Assistant Professor of Geobiology and Geochemistry; William H. Hurt Scholar


Quo Vadis: The Origin of Life on Earth

The origin of life on Earth is one of the biggest unsolved mysteries in science and can only be tackled through an interdisciplinary approach. Moreover, if the origin of life is a planetary phenomenon, the underlying processes are constrained by their geochemical environments, strongly implying the need for an iterative approach between laboratory studies and field investigations. I will discuss the state of the art in the field, with remarks on early Earth’s environments, prebiotic chemistry, and our group’s recent work on the single-handedness of biomolecules.

Biography

S. Furkan Ozturk is an Assistant Professor of Geochemistry and Geobiology and a William H. Hurt Scholar at the California Institute of Technology, where he leads the Ozturk Lab in the Division of Geological and Planetary Sciences.
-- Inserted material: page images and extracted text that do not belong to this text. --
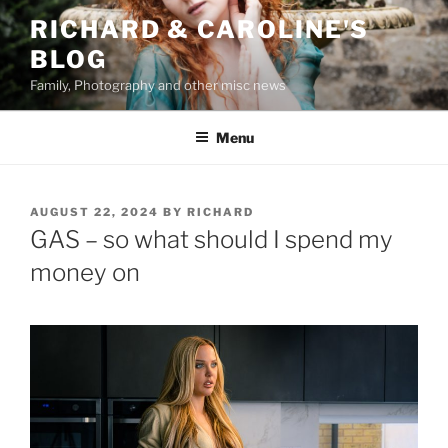
Skip
RICHARD & CAROLINE'S
to
BLOG
content
Family, Photography and other misc news
Menu
POSTED
AUGUST 22, 2024
BY
RICHARD
ON
GAS – so what should I spend my
money on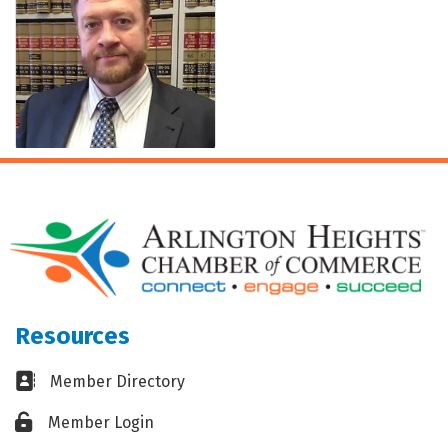
Resources
Business card icon
Member Directory
Lock icon
Member Login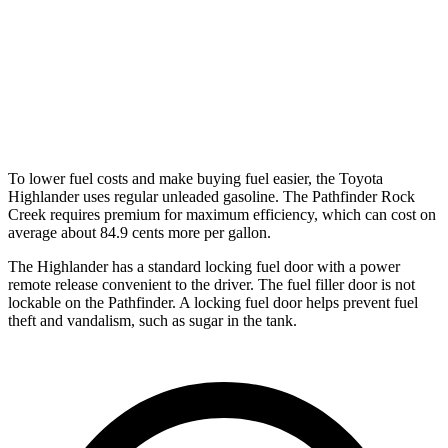
AWD
3.5 DOHC V6
21 city/27 hwy
Platinum 3.5 DOHC V6
20 city/25 hwy
3.5 DOHC V6
20 city/23 hwy
To lower fuel costs and make buying fuel easier, the Toyota
Highlander uses regular unleaded gasoline. The Pathfinder Rock
Creek requires premium for maximum efficiency, which can cost on
average about 84.9 cents more per gallon.
The Highlander has a standard locking fuel door with a power
remote release convenient to the driver. The fuel filler door is not
lockable on the Pathfinder. A locking fuel door helps prevent fuel
theft and vandalism, such as sugar in the tank.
He received his BS in Physics from Bilkent University in 2018 and his PhD in Physics from Harvard University in 2024, where he was awarded the Goldhaber Prize for his doctoral thesis on the origins of life’s homochirality. Following his PhD, Dr. Ozturk held postdoctoral research positions as a Kavli–Laukien Fellow at the Harvard College Observatory and jointly as a Research Fellow at King’s College, Cambridge in the UK. He joined Caltech in 2025. Dr. Ozturk is an interdisciplinary researcher whose work explores the physical mechanisms that link biochemical and geological processes, with the overarching goal of understanding how these mechanisms shape the dynamics and organization of complex natural systems. His research focuses, in particular, on the origins of life, biomolecular homochirality, and the role of spin-dependent phenomena in biochemistry and geochemistry.

Student Programs

Seminar Day’s elective sessions showcase exceptional student research and communication. Choose from three programs running concurrently during the elective blocks.

3MT Challenge

Watch graduate students present their research in just three minutes—no jargon, no slides, just clear and compelling storytelling. Part of a global competition designed to make academic research accessible to any audience.

Everhart Lecture

Hear from a 2026 Everhart Finalist in this special lecture for the Caltech community. The Everhart series recognizes graduate students who combine outstanding research with exceptional presentation skills, addressing current scientific questions at a level accessible to all fields.

Perpall SURF Speaking Competition

Meet a winner of the Perpall SURF Speaking Competition, selected from nearly 200 undergraduates who presented their summer research. Established in 1993 to honor effective science communication, the Perpall competition has become one of Caltech’s most prestigious undergraduate honors.